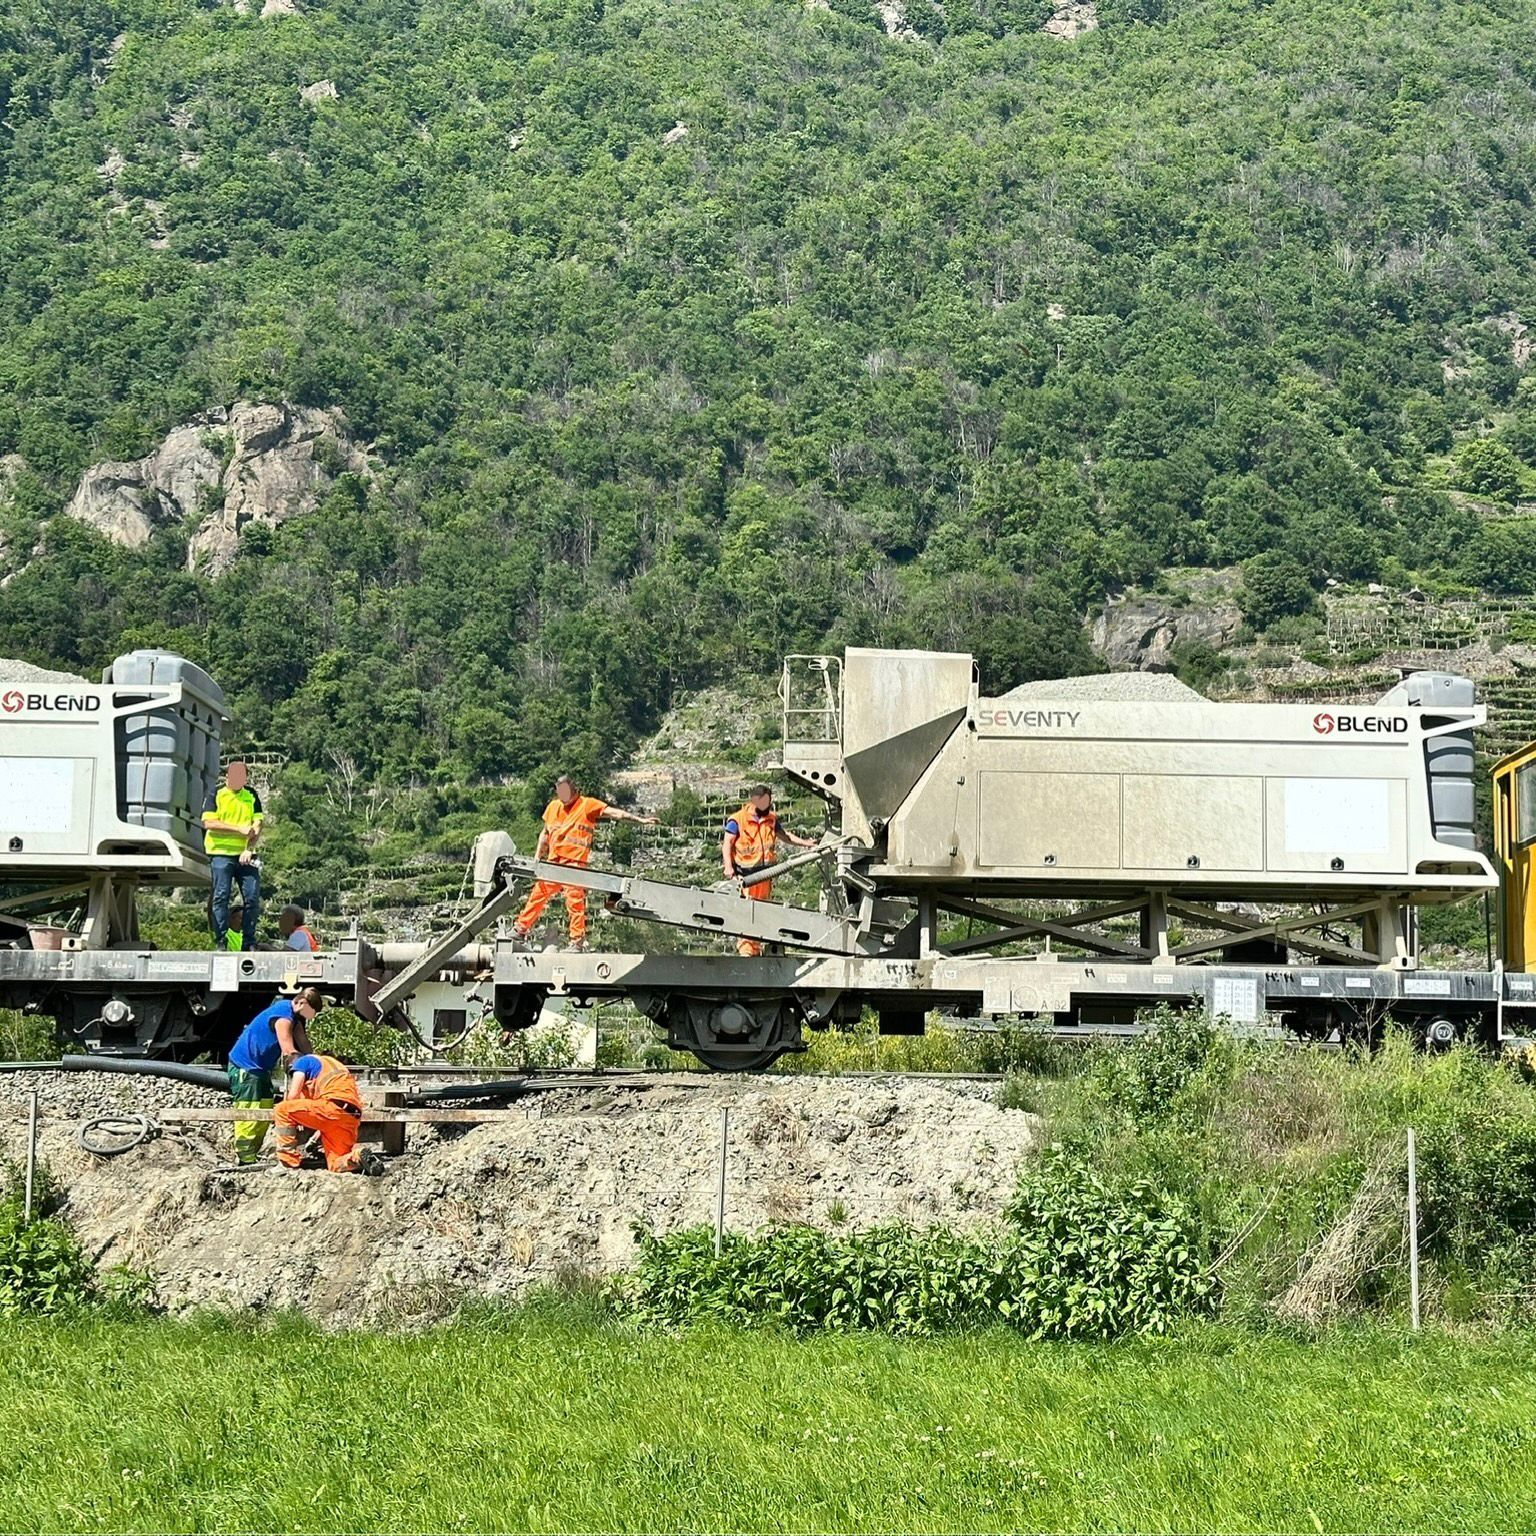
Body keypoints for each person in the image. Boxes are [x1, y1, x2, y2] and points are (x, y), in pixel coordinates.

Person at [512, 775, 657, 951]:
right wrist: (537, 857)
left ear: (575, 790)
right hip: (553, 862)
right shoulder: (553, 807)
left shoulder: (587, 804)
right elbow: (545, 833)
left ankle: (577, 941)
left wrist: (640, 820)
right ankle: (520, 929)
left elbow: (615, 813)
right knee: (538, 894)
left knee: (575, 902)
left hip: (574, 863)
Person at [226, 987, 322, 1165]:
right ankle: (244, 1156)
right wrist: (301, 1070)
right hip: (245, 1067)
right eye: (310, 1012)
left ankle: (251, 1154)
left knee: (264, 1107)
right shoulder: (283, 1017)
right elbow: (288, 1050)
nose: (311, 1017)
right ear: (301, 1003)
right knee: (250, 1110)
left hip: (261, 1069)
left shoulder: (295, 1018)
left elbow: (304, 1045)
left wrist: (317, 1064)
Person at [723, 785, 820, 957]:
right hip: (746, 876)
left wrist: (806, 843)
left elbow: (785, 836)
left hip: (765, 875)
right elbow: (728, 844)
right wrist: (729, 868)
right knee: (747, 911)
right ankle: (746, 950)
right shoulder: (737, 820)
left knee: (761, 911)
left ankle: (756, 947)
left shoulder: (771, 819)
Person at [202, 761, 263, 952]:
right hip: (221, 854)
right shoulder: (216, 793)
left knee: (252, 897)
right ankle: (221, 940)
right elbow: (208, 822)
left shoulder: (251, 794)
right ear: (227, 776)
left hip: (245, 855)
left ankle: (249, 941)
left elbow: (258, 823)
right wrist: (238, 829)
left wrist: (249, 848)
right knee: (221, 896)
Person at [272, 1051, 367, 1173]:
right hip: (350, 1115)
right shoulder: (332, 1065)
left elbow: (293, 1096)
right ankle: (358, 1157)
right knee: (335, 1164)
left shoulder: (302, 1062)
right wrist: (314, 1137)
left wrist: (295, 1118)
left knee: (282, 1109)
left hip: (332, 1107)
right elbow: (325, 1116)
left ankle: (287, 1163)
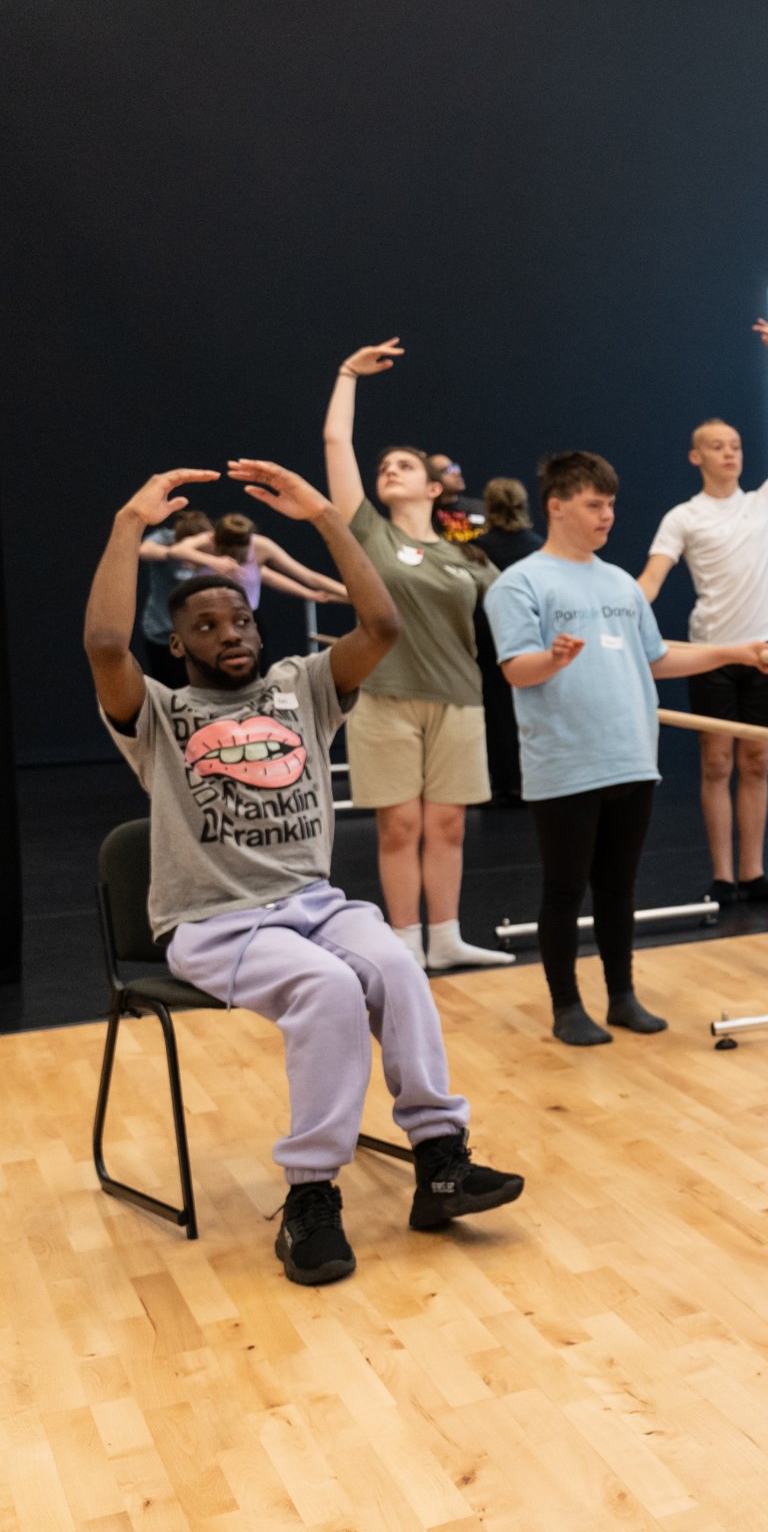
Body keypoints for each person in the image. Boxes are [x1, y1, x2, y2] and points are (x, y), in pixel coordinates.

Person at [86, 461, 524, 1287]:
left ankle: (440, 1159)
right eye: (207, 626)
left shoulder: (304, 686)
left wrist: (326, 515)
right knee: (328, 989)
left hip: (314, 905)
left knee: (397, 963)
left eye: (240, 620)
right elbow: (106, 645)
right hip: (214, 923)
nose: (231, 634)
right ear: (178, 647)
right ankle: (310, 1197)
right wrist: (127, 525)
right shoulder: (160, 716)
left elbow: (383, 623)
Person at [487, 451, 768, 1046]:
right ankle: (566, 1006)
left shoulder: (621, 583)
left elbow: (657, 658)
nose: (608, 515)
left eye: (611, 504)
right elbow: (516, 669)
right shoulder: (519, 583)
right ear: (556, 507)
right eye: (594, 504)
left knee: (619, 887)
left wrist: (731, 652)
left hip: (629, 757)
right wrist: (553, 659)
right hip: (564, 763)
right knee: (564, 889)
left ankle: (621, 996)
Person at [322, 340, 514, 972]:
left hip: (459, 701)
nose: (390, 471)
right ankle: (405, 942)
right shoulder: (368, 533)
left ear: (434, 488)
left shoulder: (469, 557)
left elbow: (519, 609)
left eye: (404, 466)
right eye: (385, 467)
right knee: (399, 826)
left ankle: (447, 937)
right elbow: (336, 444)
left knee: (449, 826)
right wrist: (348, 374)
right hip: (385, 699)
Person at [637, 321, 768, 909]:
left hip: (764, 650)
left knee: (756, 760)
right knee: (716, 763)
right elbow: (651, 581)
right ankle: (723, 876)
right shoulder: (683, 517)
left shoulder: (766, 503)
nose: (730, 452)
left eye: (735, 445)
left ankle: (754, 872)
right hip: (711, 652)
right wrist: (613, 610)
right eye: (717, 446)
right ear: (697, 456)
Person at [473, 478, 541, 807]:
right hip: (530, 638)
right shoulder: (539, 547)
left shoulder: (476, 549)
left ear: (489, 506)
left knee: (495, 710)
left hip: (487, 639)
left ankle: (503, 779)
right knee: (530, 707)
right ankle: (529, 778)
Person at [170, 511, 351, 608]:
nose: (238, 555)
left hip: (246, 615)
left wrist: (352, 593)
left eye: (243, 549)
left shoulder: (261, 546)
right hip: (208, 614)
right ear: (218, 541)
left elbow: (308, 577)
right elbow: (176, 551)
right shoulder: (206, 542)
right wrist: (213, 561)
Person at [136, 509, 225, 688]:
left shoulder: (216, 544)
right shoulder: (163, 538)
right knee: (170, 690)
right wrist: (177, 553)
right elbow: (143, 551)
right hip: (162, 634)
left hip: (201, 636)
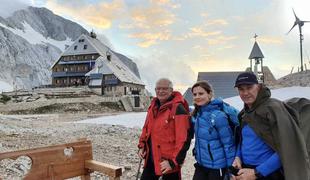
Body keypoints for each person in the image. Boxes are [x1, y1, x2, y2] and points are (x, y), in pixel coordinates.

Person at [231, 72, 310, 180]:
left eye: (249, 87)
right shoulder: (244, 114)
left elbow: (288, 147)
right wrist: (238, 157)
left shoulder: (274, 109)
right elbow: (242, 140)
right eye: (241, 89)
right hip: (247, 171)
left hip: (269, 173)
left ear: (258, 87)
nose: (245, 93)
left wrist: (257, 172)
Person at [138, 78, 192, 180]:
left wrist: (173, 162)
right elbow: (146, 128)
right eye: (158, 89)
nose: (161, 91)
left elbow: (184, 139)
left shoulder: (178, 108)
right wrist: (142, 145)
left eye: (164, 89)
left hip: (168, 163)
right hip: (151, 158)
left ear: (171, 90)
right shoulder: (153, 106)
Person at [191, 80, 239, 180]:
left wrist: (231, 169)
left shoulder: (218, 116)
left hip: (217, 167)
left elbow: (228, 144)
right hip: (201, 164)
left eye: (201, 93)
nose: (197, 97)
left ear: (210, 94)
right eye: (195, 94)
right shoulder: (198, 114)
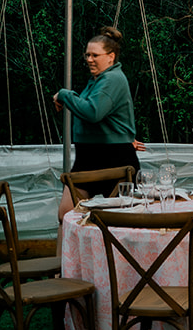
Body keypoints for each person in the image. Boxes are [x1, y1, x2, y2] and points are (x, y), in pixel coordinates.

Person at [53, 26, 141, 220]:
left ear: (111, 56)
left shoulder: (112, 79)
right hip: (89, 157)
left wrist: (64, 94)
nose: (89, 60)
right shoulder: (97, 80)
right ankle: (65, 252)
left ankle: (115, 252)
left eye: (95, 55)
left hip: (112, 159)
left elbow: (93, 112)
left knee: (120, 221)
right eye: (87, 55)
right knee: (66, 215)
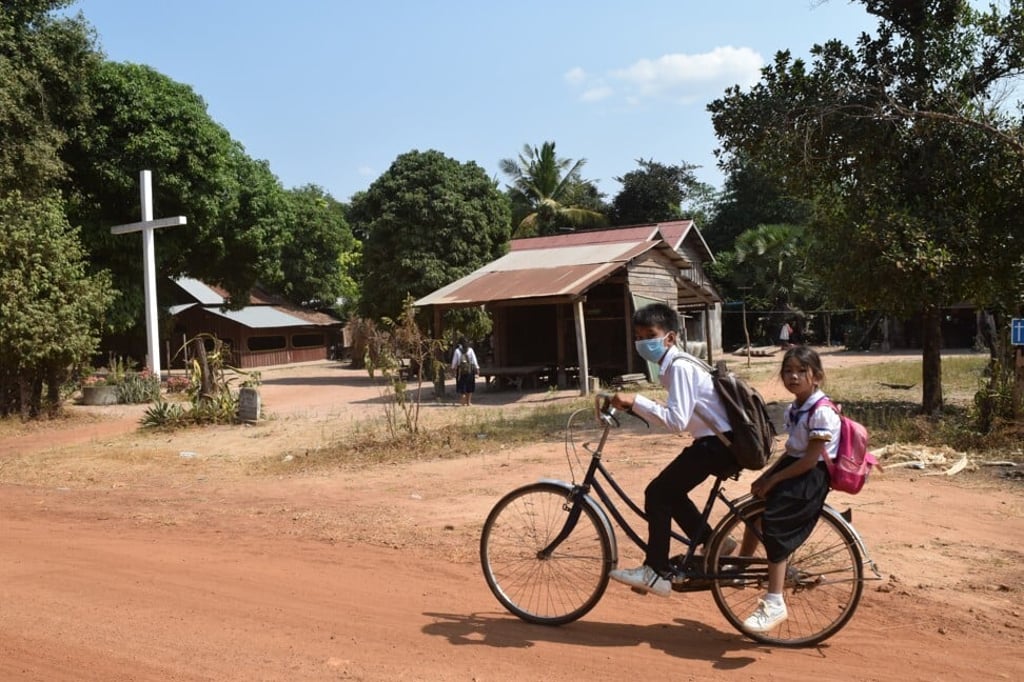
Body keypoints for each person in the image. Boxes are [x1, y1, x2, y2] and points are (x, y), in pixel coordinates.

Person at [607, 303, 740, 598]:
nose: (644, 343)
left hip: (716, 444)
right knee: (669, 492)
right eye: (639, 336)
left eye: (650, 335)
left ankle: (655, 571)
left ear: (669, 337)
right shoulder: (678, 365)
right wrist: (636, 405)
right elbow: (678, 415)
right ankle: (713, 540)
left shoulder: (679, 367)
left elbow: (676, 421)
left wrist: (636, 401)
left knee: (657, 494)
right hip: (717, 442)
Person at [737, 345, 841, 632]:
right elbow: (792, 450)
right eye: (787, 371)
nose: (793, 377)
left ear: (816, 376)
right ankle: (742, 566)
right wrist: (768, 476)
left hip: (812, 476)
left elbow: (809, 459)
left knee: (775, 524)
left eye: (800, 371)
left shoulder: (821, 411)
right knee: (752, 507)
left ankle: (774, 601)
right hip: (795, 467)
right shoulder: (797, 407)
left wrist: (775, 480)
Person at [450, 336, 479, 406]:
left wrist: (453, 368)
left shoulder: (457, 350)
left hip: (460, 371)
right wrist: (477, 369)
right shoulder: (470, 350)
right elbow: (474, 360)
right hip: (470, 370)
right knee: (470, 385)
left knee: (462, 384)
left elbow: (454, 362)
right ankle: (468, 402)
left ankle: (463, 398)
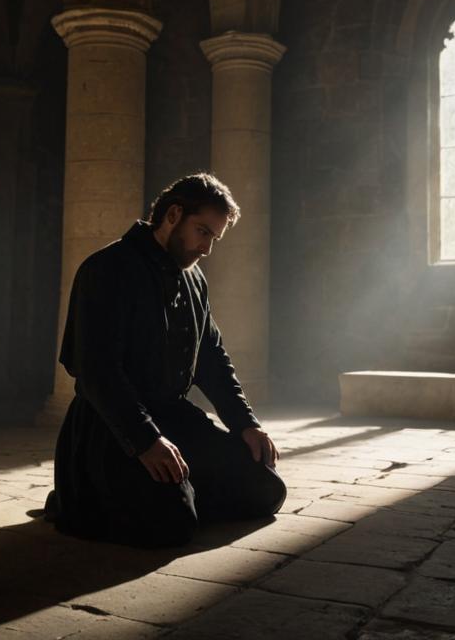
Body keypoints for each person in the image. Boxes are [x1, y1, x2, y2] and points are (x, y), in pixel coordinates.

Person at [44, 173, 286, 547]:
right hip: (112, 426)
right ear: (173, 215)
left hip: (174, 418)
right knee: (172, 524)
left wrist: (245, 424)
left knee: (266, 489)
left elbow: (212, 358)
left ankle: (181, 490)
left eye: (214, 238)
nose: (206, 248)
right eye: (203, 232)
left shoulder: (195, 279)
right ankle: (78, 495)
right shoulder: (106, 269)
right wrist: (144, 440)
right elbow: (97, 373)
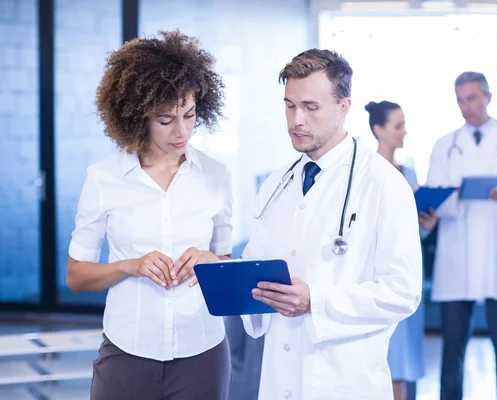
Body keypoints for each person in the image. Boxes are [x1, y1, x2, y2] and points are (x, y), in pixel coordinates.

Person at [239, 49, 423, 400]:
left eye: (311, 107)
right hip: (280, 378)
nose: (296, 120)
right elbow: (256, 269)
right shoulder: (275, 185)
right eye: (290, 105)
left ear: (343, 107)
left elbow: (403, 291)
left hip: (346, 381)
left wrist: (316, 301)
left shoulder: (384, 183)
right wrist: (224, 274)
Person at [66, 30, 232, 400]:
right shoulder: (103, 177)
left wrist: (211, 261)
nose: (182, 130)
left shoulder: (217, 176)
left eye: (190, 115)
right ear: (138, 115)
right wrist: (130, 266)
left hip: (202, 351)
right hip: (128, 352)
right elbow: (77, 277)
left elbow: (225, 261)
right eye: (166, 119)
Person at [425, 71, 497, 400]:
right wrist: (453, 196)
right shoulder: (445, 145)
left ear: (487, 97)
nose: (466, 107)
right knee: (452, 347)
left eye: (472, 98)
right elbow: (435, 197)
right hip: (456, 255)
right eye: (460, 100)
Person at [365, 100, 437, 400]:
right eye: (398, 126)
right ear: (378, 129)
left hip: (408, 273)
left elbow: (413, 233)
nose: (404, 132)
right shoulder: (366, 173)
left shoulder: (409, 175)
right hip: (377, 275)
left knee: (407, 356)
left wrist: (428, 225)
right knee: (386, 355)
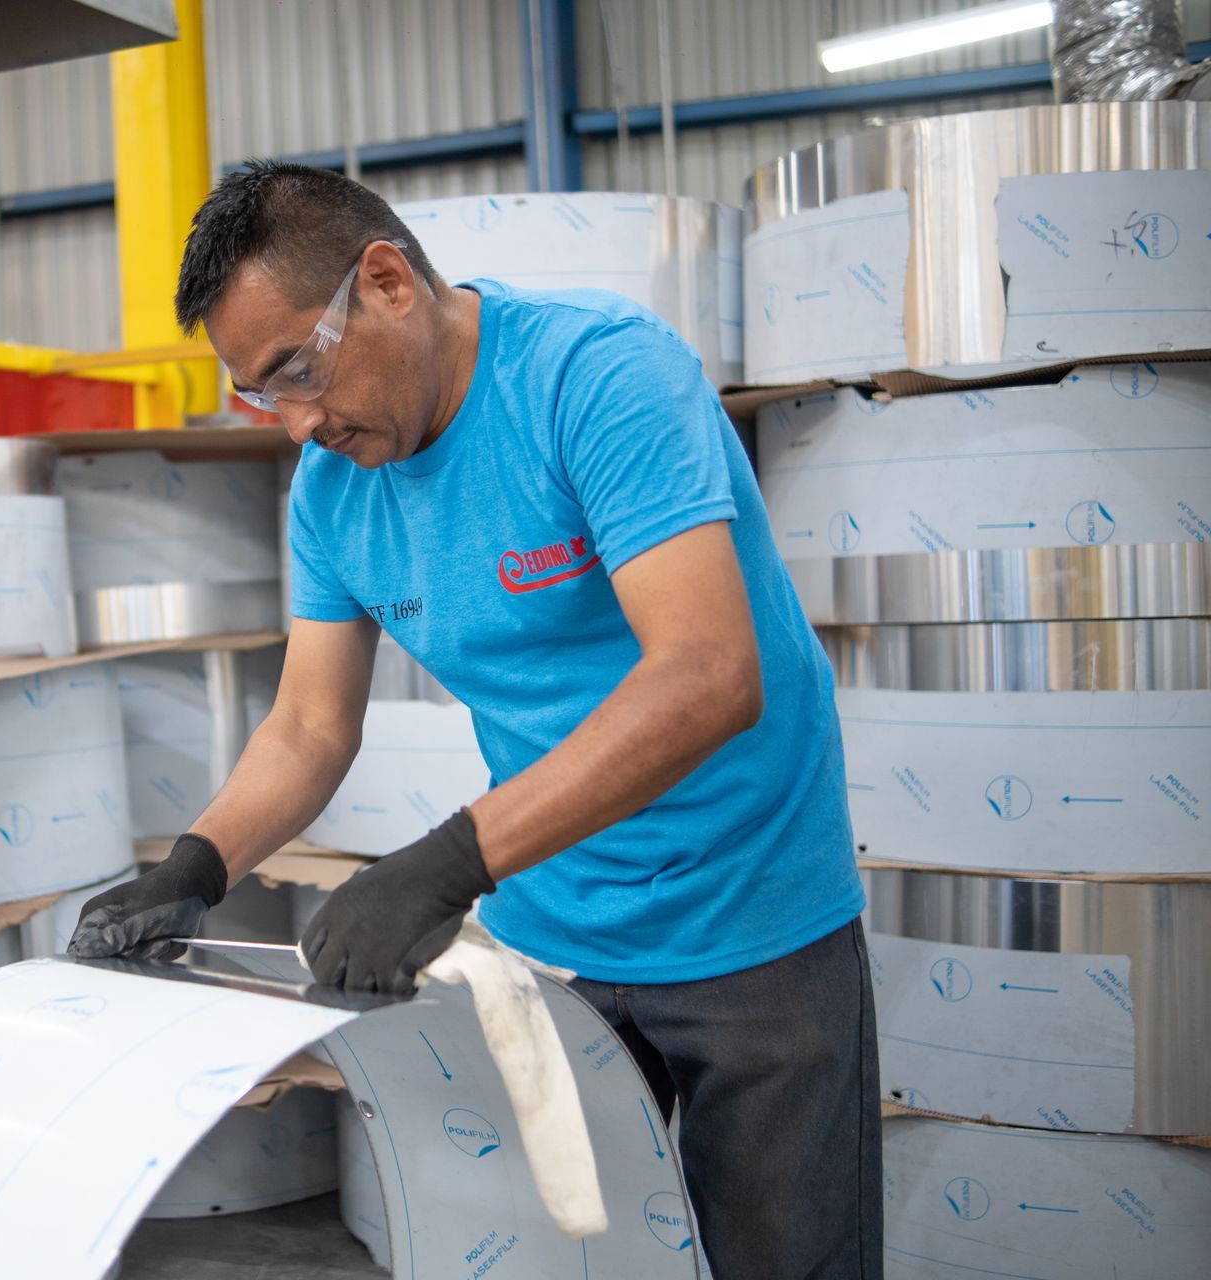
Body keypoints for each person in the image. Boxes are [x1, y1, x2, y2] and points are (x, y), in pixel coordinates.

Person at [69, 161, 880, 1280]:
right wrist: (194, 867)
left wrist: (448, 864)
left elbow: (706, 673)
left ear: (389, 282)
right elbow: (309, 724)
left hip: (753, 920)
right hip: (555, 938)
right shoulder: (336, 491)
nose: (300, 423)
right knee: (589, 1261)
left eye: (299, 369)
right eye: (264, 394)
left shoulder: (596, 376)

===

PROBLEM TO SOLVE:
Reproduce the listing above only between the lines holding "right ankle: (78, 495)" and "right eye: (166, 119)", inclusive. Every line must match exactly, and pictures are dropped.

EXPECTED ANSWER:
right ankle: (78, 495)
right shoulder: (106, 269)
right wrist: (144, 440)
right elbow: (97, 373)
Body keypoints for each person in the image. Boxes are [x1, y1, x2, y2] and points are (x, y), in pixel coordinates.

Person at [239, 49, 423, 400]:
left eye: (311, 107)
right hip: (280, 378)
nose: (296, 120)
right elbow: (256, 269)
right shoulder: (275, 185)
right eye: (290, 105)
left ear: (343, 107)
left elbow: (403, 291)
left hip: (346, 381)
left wrist: (316, 301)
left shoulder: (384, 183)
right wrist: (224, 274)
Person at [66, 30, 232, 400]:
right shoulder: (103, 177)
left wrist: (211, 261)
nose: (182, 130)
left shoulder: (217, 176)
left eye: (190, 115)
right ear: (138, 115)
right wrist: (130, 266)
left hip: (202, 351)
right hip: (128, 352)
right elbow: (77, 277)
left elbow: (225, 261)
right eye: (166, 119)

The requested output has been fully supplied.